Para demonstrar o descontentamento da população com a decisão do governo, um banquetaço foi organizado em diversas cidades brasileiras na quarta-feira (27). A ideia é chamar a atenção da sociedade e dos políticos para a importância do Consea, da vontade legítima de participação democrática por parte de cidadãos especialistas dispostos a colaborar com seus conhecimentos no desenho de planos e projetos em prol do direito humano à alimentação adequada nos seus territórios. Para tanto, o banquetaço irá proporcionar um almoço saudável e gratuito a partir das 12h em várias cidades do país.
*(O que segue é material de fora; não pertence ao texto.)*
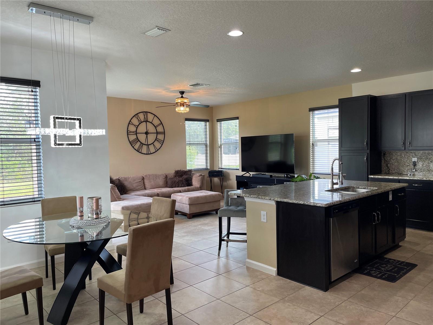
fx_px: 313
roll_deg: +0.9
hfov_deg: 69.4
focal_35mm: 25
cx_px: 216
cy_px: 162
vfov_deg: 54.9
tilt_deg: -3.5
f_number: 1.6
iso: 125
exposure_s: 1/120
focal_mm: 5.1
Para o deputado Daniel Almeida (PCdoB-BA), a MP 870 traz um desmonte de todas as estruturas do Estado que se voltam a atender as pessoas mais pobres, a qualidade de vida, o exercício da cidadania, o que vem contribuindo para o aumento do descontentamento da população.

“Todas as manifestações são justas, porque são contra esse modelo que o governo quer implementar no Brasil. Um modelo autoritário, conservador, elitista e de concentração das decisões. A MP acabou com quase tudo o que se aproximava dos interesses do nosso povo. A questão da segurança alimentar, da qualidade na produção de alimentos, no debate com a sociedade para que haja o mínimo de controle sobre produção, comercialização e qualidade de alimentos”, disse.

Segundo ele, junto com as manifestações da sociedade será possível reverter pontos do texto. “Não é fácil prever que teremos condições de derrotar na integralidade. Vamos denunciar o conjunto da obra, mas vamos trabalhar para reduzir danos, recuperar espaços que têm a participação social, que diz respeito à participação social, à garanta de direitos dos trabalhadores. Acabar com o Ministério do Trabalho? O que pode justificar num país com tanta desigualdade, desemprego, com violação de direitos trabalhistas, situações de trabalho análogo à escravidão acabar com o ministério que tem expertise, que tem se dedicado a isso, que tem uma interlocução com a sociedade? Tem um objetivo, uma ideologia por trás disso, que é deixar o trabalhador desprotegido. Mas vamos trabalhar para reverter, pelo menos, parcialmente algumas dessas coisas”, afirmou Almeida.

Tramitação

A proposta ainda precisa passar por uma comissão mista, formada por deputados e senadores, para depois ser analisada separadamente pelos Plenários da Câmara e do Senado. Até agora a comissão já foi formada, mas ainda não foi instalada. Na primeira reunião serão definidos presidente, vice e relator.

Segundo a Constituição, as MPs têm 60 dias de prazo de vigência, sendo prorrogado automaticamente por mais 60 dias, caso não seja votada no prazo inicial. Se não for votada em até 45 dias, contados de sua publicação, entra em regime de urgência, travando as demais deliberações da Casa em que estiver tramitando. No caso da MP 870/19, a pauta será trancada a partir de 21 de março (46º dia).